A mom reminded me at a play date today (where my daughter kept asking for more and more goldfish) that kids want what other kids eat. Every parent knows this is pretty much a guarantee — your child will try to steal whatever the other kids are eating around him. It made me realize that one of the reasons Ella, 27 months old, is not a picky eater is because she rarely eats communally with other children outside of snack time. At home and at restaurants she eats what we eat and we order off the adult menu for her. I don’t want to deprive her (okay, I DO want to deprive her of junk-food), and I do let her have a few handfuls of goldfish when they are around, but I do it grudgingly. Don’t get me wrong — I  do willingly and happily offer my daughter treats on a fairly regular basis. She went trick-or-treating this year and tasted a lollipop for the first time (the rest of the candy never made it out of their wrappers and she never missed it). She grew accustomed to little nibbles of homemade fudge or cookies on a nearly daily basis at Christmas time. We order pizza from time to time (pizza in Chicago is not to be missed after all), and I love how excited my daughter gets sharing a cup of gelato with me using those dainty little spoons.

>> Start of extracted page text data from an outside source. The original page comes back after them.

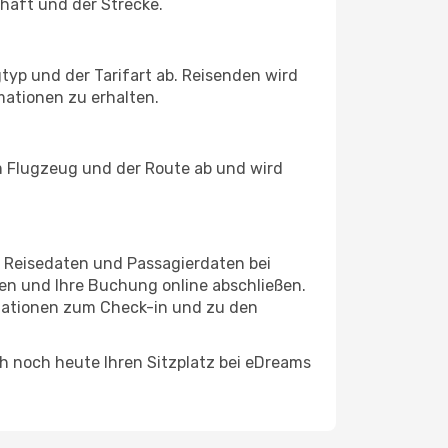
chaft und der Strecke.
typ und der Tarifart ab. Reisenden wird
ationen zu erhalten.
m Flugzeug und der Route ab und wird
re Reisedaten und Passagierdaten bei
en und Ihre Buchung online abschließen.
rmationen zum Check-in und zu den
ich noch heute Ihren Sitzplatz bei eDreams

The real point of this rant is not just that goldfish are lacking in nutrition to make it a suitable daily snack; it’s that we parents are missing an opportunity to serve nutritious foods to our children in the company of their peers. Play dates are the perfect time for them to form positive attitudes toward healthy snacks and to learn to accept variety in their diets! Serving the same cracker day after day after day suggests to a child that it’s okay to want salty junk food all the time, and that it’s not unreasonable to expect the exact same food every time they’re hungry. If we put extra effort and forethought into what we are buying and preparing for those malleable taste buds when foods are first being introduced, chances are we’ll save ourselves a lot of arguments as the toddler becomes a potentially picky eater.

My heart sinks just a little every time I enter a house and see the ubiquitous goldfish bowl. The damn fish just stare up at me with that knowing, triumphant smile. “Go ahead,” they say, “try to explain to your toddler that a happy, brightly colored fish that delivers crunchy bliss should be passed up for the hummus”. It might be a losing battle, but I’m not done fighting it yet.